┌─ Exercise material
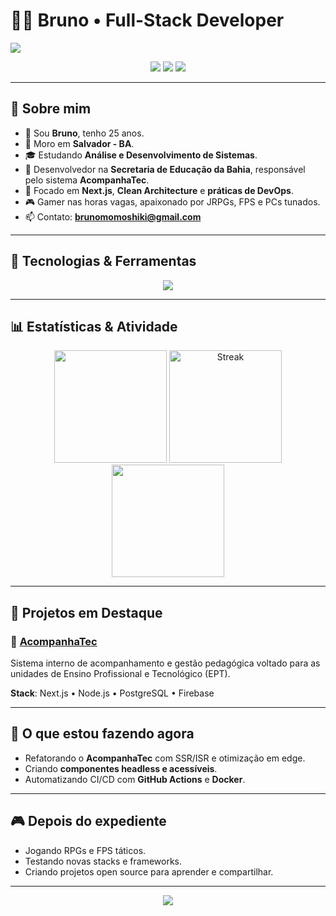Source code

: # 👨‍💻 Bruno • Full-Stack Developer

<img src="https://capsule-render.vercel.app/api?type=waving&color=gradient&height=200&section=header&text=Bruno%20%7C%20Fullstack%20Developer&fontSize=40&fontAlignY=35&animation=twinkling&desc=React%20%7C%20Next.js%20%7C%20Node.js&descAlignY=55&descAlign=50"/>

<p align="center">
  <img src="https://img.shields.io/badge/Fullstack%20Developer-blueviolet?style=for-the-badge" />
  <img src="https://img.shields.io/badge/Aprendendo%20Novas%20Tecnologias-success?style=for-the-badge" />
  <img src="https://img.shields.io/badge/Clean%20Code%20%26%20Arquitetura-informational?style=for-the-badge" />
</p>

---

## 🚀 Sobre mim
- 👨 Sou **Bruno**, tenho 25 anos.  
- 📍 Moro em **Salvador - BA**.  
- 🎓 Estudando **Análise e Desenvolvimento de Sistemas**.  
- 🏢 Desenvolvedor na **Secretaria de Educação da Bahia**, responsável pelo sistema **AcompanhaTec**.  
- 🌱 Focado em **Next.js**, **Clean Architecture** e **práticas de DevOps**.  
- 🎮 Gamer nas horas vagas, apaixonado por JRPGs, FPS e PCs tunados.  
- 📫 Contato: **[brunomomoshiki@gmail.com](mailto:brunomomoshiki@gmail.com)**  

---

## 🧰 Tecnologias & Ferramentas
<p align="center">
  <img src="https://skillicons.dev/icons?i=ts,js,react,next,tailwind,sass,bootstrap,html,css,nodejs,express,prisma,postgres,firebase,git,github,docker,vercel,netlify" />
</p>

---

## 📊 Estatísticas & Atividade
<p align="center">
  <img height="180em" src="https://github-readme-stats.vercel.app/api?username=DinDja&show_icons=true&theme=radical&count_private=true&include_all_commits=true" />
  <img height="180em" src="https://streak-stats.vercel.app?user=DinDja&theme=radical&hide_border=true" alt="Streak"/>
  <img height="180em" src="https://github-readme-stats.vercel.app/api/top-langs/?username=DinDja&layout=compact&langs_count=8&theme=radical"/>
</p>

---

## 📌 Projetos em Destaque
### 🔹 [AcompanhaTec](#)
Sistema interno de acompanhamento e gestão pedagógica voltado para as unidades de Ensino Profissional e Tecnológico (EPT).  

**Stack**: Next.js • Node.js • PostgreSQL • Firebase  

---

## 🎯 O que estou fazendo agora
- Refatorando o **AcompanhaTec** com SSR/ISR e otimização em edge.  
- Criando **componentes headless e acessíveis**.  
- Automatizando CI/CD com **GitHub Actions** e **Docker**.  

---

## 🎮 Depois do expediente
- Jogando RPGs e FPS táticos.  
- Testando novas stacks e frameworks.  
- Criando projetos open source para aprender e compartilhar.  

---

<p align="center">
  <img src="https://capsule-render.vercel.app/api?type=waving&color=gradient&height=120&section=footer"/>
</p>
└─
Task item: Reproduce the full listing verbatim, character for character, leaving the pictures out of your answer.

Answer to the problem:
Source code

: # 👨‍💻 Bruno • Full-Stack Developer

<img src="https://capsule-render.vercel.app/api?type=waving&color=gradient&height=200&section=header&text=Bruno%20%7C%20Fullstack%20Developer&fontSize=40&fontAlignY=35&animation=twinkling&desc=React%20%7C%20Next.js%20%7C%20Node.js&descAlignY=55&descAlign=50"/>

<p align="center">
  <img src="https://img.shields.io/badge/Fullstack%20Developer-blueviolet?style=for-the-badge" />
  <img src="https://img.shields.io/badge/Aprendendo%20Novas%20Tecnologias-success?style=for-the-badge" />
  <img src="https://img.shields.io/badge/Clean%20Code%20%26%20Arquitetura-informational?style=for-the-badge" />
</p>

---

## 🚀 Sobre mim
- 👨 Sou **Bruno**, tenho 25 anos.  
- 📍 Moro em **Salvador - BA**.  
- 🎓 Estudando **Análise e Desenvolvimento de Sistemas**.  
- 🏢 Desenvolvedor na **Secretaria de Educação da Bahia**, responsável pelo sistema **AcompanhaTec**.  
- 🌱 Focado em **Next.js**, **Clean Architecture** e **práticas de DevOps**.  
- 🎮 Gamer nas horas vagas, apaixonado por JRPGs, FPS e PCs tunados.  
- 📫 Contato: **[brunomomoshiki@gmail.com](mailto:brunomomoshiki@gmail.com)**  

---

## 🧰 Tecnologias & Ferramentas
<p align="center">
  <img src="https://skillicons.dev/icons?i=ts,js,react,next,tailwind,sass,bootstrap,html,css,nodejs,express,prisma,postgres,firebase,git,github,docker,vercel,netlify" />
</p>

---

## 📊 Estatísticas & Atividade
<p align="center">
  <img height="180em" src="https://github-readme-stats.vercel.app/api?username=DinDja&show_icons=true&theme=radical&count_private=true&include_all_commits=true" />
  <img height="180em" src="https://streak-stats.vercel.app?user=DinDja&theme=radical&hide_border=true" alt="Streak"/>
  <img height="180em" src="https://github-readme-stats.vercel.app/api/top-langs/?username=DinDja&layout=compact&langs_count=8&theme=radical"/>
</p>

---

## 📌 Projetos em Destaque
### 🔹 [AcompanhaTec](#)
Sistema interno de acompanhamento e gestão pedagógica voltado para as unidades de Ensino Profissional e Tecnológico (EPT).  

**Stack**: Next.js • Node.js • PostgreSQL • Firebase  

---

## 🎯 O que estou fazendo agora
- Refatorando o **AcompanhaTec** com SSR/ISR e otimização em edge.  
- Criando **componentes headless e acessíveis**.  
- Automatizando CI/CD com **GitHub Actions** e **Docker**.  

---

## 🎮 Depois do expediente
- Jogando RPGs e FPS táticos.  
- Testando novas stacks e frameworks.  
- Criando projetos open source para aprender e compartilhar.  

---

<p align="center">
  <img src="https://capsule-render.vercel.app/api?type=waving&color=gradient&height=120&section=footer"/>
</p>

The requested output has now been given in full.